*** Begin section ***
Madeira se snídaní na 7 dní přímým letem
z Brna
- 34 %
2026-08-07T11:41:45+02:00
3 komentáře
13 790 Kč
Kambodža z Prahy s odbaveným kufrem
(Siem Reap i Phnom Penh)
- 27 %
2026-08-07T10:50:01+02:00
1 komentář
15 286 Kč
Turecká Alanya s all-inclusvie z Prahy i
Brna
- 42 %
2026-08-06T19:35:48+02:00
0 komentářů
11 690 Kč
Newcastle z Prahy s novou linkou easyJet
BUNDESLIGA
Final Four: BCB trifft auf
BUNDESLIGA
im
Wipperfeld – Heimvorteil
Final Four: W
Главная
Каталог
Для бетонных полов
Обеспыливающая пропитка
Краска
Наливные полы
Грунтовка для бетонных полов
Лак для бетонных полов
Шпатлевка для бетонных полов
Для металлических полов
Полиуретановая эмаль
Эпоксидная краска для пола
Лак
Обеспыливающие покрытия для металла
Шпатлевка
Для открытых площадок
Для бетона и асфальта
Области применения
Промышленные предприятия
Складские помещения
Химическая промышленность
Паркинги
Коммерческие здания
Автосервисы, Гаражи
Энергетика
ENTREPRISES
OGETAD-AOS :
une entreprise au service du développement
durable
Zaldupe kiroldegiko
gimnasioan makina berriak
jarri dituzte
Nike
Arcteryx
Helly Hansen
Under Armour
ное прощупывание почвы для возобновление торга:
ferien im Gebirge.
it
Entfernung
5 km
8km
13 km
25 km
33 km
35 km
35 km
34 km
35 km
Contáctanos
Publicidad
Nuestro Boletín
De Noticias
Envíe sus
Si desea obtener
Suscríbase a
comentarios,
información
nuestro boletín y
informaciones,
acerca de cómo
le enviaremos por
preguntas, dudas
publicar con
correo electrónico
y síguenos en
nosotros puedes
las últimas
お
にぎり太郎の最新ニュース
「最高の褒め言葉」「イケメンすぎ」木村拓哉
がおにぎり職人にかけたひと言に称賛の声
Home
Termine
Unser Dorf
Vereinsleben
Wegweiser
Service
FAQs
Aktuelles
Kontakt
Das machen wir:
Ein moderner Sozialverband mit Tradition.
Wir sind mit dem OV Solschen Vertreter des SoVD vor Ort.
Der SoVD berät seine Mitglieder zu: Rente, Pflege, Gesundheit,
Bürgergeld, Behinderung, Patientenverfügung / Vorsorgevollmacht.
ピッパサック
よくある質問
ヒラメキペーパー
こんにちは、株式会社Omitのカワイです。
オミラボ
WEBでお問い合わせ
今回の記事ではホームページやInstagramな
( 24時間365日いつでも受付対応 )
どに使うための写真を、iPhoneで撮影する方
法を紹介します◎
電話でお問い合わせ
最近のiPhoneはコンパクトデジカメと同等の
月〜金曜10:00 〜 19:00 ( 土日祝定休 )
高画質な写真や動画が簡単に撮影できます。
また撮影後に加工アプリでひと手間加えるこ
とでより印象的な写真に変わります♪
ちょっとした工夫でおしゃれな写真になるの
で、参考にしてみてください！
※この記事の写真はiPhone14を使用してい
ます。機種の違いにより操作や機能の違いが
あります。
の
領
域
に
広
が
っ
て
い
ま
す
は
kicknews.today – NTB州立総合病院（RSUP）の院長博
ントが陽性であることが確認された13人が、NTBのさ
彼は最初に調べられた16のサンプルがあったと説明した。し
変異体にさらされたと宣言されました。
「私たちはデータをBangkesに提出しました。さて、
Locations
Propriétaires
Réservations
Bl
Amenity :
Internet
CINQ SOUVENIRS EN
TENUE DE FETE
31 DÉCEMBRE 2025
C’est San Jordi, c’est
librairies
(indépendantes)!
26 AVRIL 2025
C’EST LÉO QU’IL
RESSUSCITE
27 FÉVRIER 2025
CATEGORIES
*** End section ***
WORK ITEM: Please repeat all of the lines above exactly, from the first to the last.

RESULT OF THE TASK:
Madeira se snídaní na 7 dní přímým letem
z Brna
- 34 %
2026-08-07T11:41:45+02:00
3 komentáře
13 790 Kč
Kambodža z Prahy s odbaveným kufrem
(Siem Reap i Phnom Penh)
- 27 %
2026-08-07T10:50:01+02:00
1 komentář
15 286 Kč
Turecká Alanya s all-inclusvie z Prahy i
Brna
- 42 %
2026-08-06T19:35:48+02:00
0 komentářů
11 690 Kč
Newcastle z Prahy s novou linkou easyJet
BUNDESLIGA
Final Four: BCB trifft auf
BUNDESLIGA
im
Wipperfeld – Heimvorteil
Final Four: W
Главная
Каталог
Для бетонных полов
Обеспыливающая пропитка
Краска
Наливные полы
Грунтовка для бетонных полов
Лак для бетонных полов
Шпатлевка для бетонных полов
Для металлических полов
Полиуретановая эмаль
Эпоксидная краска для пола
Лак
Обеспыливающие покрытия для металла
Шпатлевка
Для открытых площадок
Для бетона и асфальта
Области применения
Промышленные предприятия
Складские помещения
Химическая промышленность
Паркинги
Коммерческие здания
Автосервисы, Гаражи
Энергетика
ENTREPRISES
OGETAD-AOS :
une entreprise au service du développement
durable
Zaldupe kiroldegiko
gimnasioan makina berriak
jarri dituzte
Nike
Arcteryx
Helly Hansen
Under Armour
ное прощупывание почвы для возобновление торга:
ferien im Gebirge.
it
Entfernung
5 km
8km
13 km
25 km
33 km
35 km
35 km
34 km
35 km
Contáctanos
Publicidad
Nuestro Boletín
De Noticias
Envíe sus
Si desea obtener
Suscríbase a
comentarios,
información
nuestro boletín y
informaciones,
acerca de cómo
le enviaremos por
preguntas, dudas
publicar con
correo electrónico
y síguenos en
nosotros puedes
las últimas
お
にぎり太郎の最新ニュース
「最高の褒め言葉」「イケメンすぎ」木村拓哉
がおにぎり職人にかけたひと言に称賛の声
Home
Termine
Unser Dorf
Vereinsleben
Wegweiser
Service
FAQs
Aktuelles
Kontakt
Das machen wir:
Ein moderner Sozialverband mit Tradition.
Wir sind mit dem OV Solschen Vertreter des SoVD vor Ort.
Der SoVD berät seine Mitglieder zu: Rente, Pflege, Gesundheit,
Bürgergeld, Behinderung, Patientenverfügung / Vorsorgevollmacht.
ピッパサック
よくある質問
ヒラメキペーパー
こんにちは、株式会社Omitのカワイです。
オミラボ
WEBでお問い合わせ
今回の記事ではホームページやInstagramな
( 24時間365日いつでも受付対応 )
どに使うための写真を、iPhoneで撮影する方
法を紹介します◎
電話でお問い合わせ
最近のiPhoneはコンパクトデジカメと同等の
月〜金曜10:00 〜 19:00 ( 土日祝定休 )
高画質な写真や動画が簡単に撮影できます。
また撮影後に加工アプリでひと手間加えるこ
とでより印象的な写真に変わります♪
ちょっとした工夫でおしゃれな写真になるの
で、参考にしてみてください！
※この記事の写真はiPhone14を使用してい
ます。機種の違いにより操作や機能の違いが
あります。
の
領
域
に
広
が
っ
て
い
ま
す
は
kicknews.today – NTB州立総合病院（RSUP）の院長博
ントが陽性であることが確認された13人が、NTBのさ
彼は最初に調べられた16のサンプルがあったと説明した。し
変異体にさらされたと宣言されました。
「私たちはデータをBangkesに提出しました。さて、
Locations
Propriétaires
Réservations
Bl
Amenity :
Internet
CINQ SOUVENIRS EN
TENUE DE FETE
31 DÉCEMBRE 2025
C’est San Jordi, c’est
librairies
(indépendantes)!
26 AVRIL 2025
C’EST LÉO QU’IL
RESSUSCITE
27 FÉVRIER 2025
CATEGORIES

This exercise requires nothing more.